PROBLEM DESCRIPTION - Exclude the pictures and transcribe the rest of the data below exactly.

(Edit difference data)
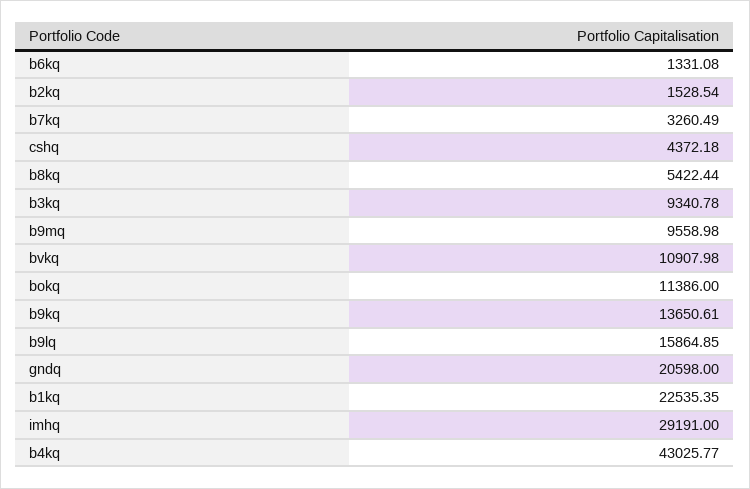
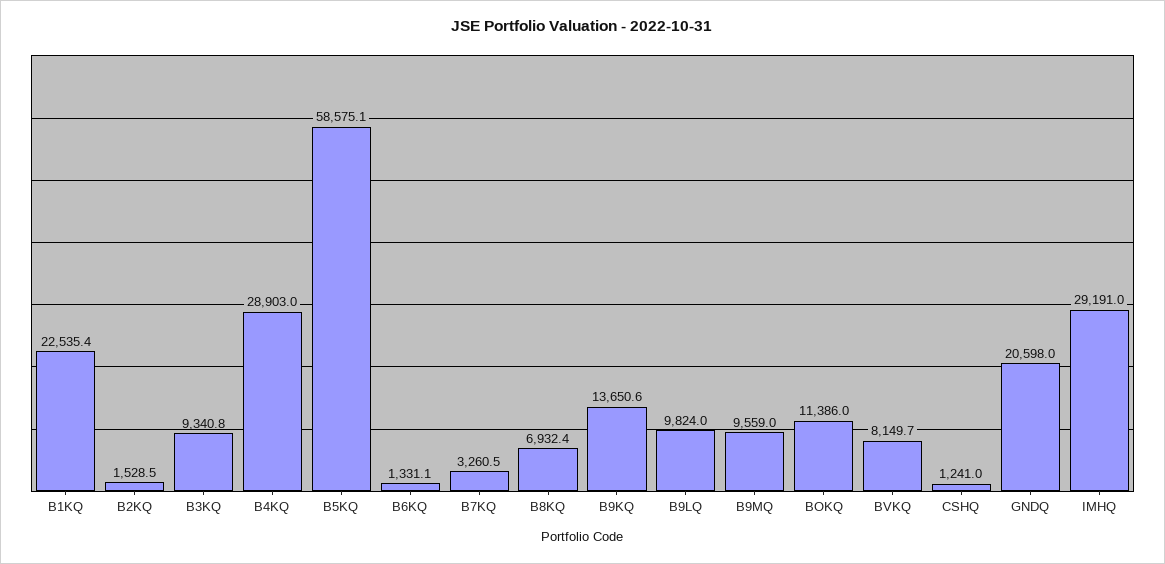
cshq: 4372.18 -> 1241
b8kq: 5422.44 -> 6932.4
bvkq: 10907.98 -> 8149.7
b9lq: 15864.85 -> 9824
b4kq: 43025.77 -> 28903
B5KQ: none -> 58575.1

SOLUTION -
cshq: 4372.18 -> 1241
b8kq: 5422.44 -> 6932.4
bvkq: 10907.98 -> 8149.7
b9lq: 15864.85 -> 9824
b4kq: 43025.77 -> 28903
B5KQ: none -> 58575.1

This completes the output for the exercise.